Reply with one number only: the count of lines below that contain the word "pinky".

GIVEN ENTRIES START

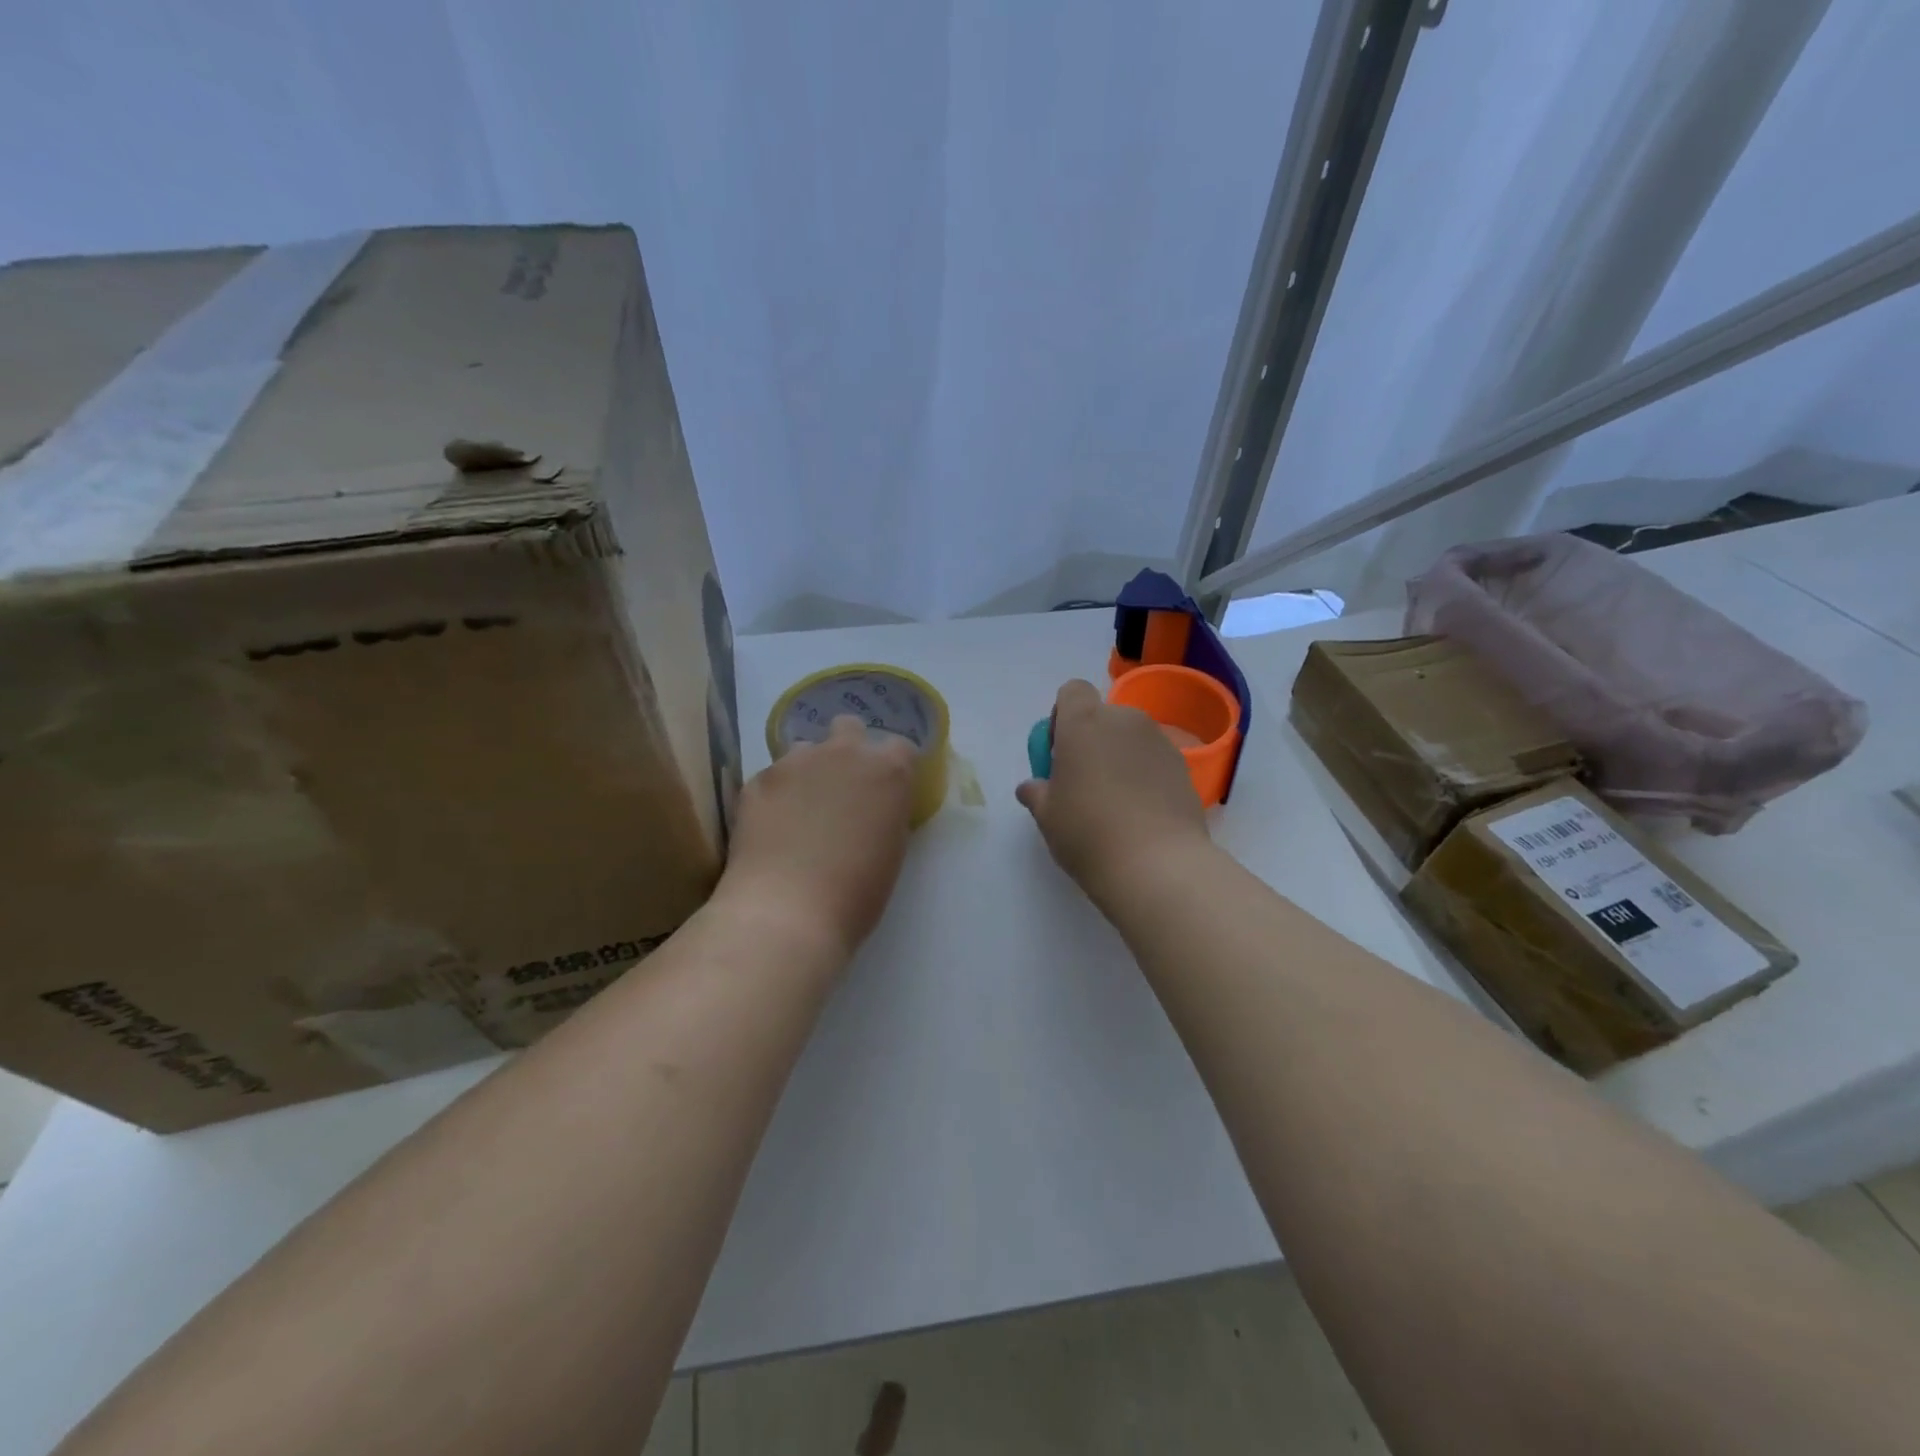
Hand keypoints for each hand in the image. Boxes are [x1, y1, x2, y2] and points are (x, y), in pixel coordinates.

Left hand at [717, 715, 917, 959]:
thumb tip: (873, 807)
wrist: (786, 911)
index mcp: (888, 771)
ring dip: (808, 770)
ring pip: (805, 749)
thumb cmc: (855, 894)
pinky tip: (770, 828)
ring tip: (799, 810)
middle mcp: (845, 753)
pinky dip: (775, 794)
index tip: (886, 791)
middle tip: (841, 789)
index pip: (900, 747)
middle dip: (847, 749)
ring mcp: (796, 761)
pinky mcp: (758, 778)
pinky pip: (772, 776)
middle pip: (849, 728)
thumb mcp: (891, 850)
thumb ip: (886, 813)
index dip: (893, 767)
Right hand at [1016, 679, 1210, 907]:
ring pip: (1132, 738)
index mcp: (1085, 723)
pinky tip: (1141, 814)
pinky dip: (1146, 776)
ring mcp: (1160, 742)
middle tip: (1085, 783)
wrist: (1157, 865)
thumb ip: (1037, 793)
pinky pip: (1155, 760)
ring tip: (1116, 803)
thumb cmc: (1088, 832)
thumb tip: (1032, 787)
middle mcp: (1125, 721)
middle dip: (1093, 740)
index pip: (1072, 691)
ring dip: (1121, 757)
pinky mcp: (1184, 767)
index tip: (1059, 753)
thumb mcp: (1047, 816)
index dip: (1062, 716)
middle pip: (1104, 716)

GIVEN ENTRIES END

**SOLUTION FOR THIS EXERCISE**
8